What were the positives of the empire?

A
  • A mark of prestige which glorified Emperor and France.
  • Contributed to income through taxation and provided materials as well as revenue. Forced loans could be demanded as needed.
  • Source of patronage; seized land could be used to reward service through donations and imperial titles.
  • Helped provide men for the army (1812 force).
  • Increased talent poor of administrators; sons of respected imperial families attended lycées and military academies and served in posts in France and the empire.
  • Provided opportunity to export values of the French revolution – destroyed remnants of feudalism and created modern, bureaucratic states.
  • Created a unified people of Europe.
40
Q

What were the negatives of the empire?

A
  • Costly addition, at time when economy struggling to recover from turmoil of revolution.
  • Not financially self-sufficient: cost of administration outstripped revenue.
  • Impossible to ensure loyalty of those given land/positions in Empire.
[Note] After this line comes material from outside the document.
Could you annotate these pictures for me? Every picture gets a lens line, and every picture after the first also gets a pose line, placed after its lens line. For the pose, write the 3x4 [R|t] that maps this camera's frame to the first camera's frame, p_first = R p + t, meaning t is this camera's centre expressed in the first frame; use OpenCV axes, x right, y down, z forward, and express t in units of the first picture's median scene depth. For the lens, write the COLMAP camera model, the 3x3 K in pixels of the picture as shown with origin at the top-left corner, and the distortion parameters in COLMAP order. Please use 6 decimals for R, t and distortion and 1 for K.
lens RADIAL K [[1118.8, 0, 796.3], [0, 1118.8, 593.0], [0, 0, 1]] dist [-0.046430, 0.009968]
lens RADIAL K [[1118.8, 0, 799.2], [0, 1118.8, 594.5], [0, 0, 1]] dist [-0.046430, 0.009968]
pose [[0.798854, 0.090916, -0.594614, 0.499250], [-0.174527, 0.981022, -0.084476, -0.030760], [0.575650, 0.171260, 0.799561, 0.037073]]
Even Napoleon’s brothers Joseph and Louis took an independent line, and Bernadotte betrayed N.
  • Maintenance of large empire required conscription of larger armies. French nucleus of army more loyal and motivated than those of satellite states. ‘Training’ given helped states of Europe when they turned their armies on napoleon in 1813-1814!
  • Scholarships and positions given to imperial personnel reduced number available for true French citizens. Since most went to former nobility and the wealthy, this tended to reinforce class divisions.
  • Imposition of French ways not always welcomed. Resentment at conscription, taxation, attitude to the church and economic blockade. This led to uprisings.
  • Imposed an alien culture and gave rise to patriotic nationalist movements which sought to destroy Napoleon’s empire.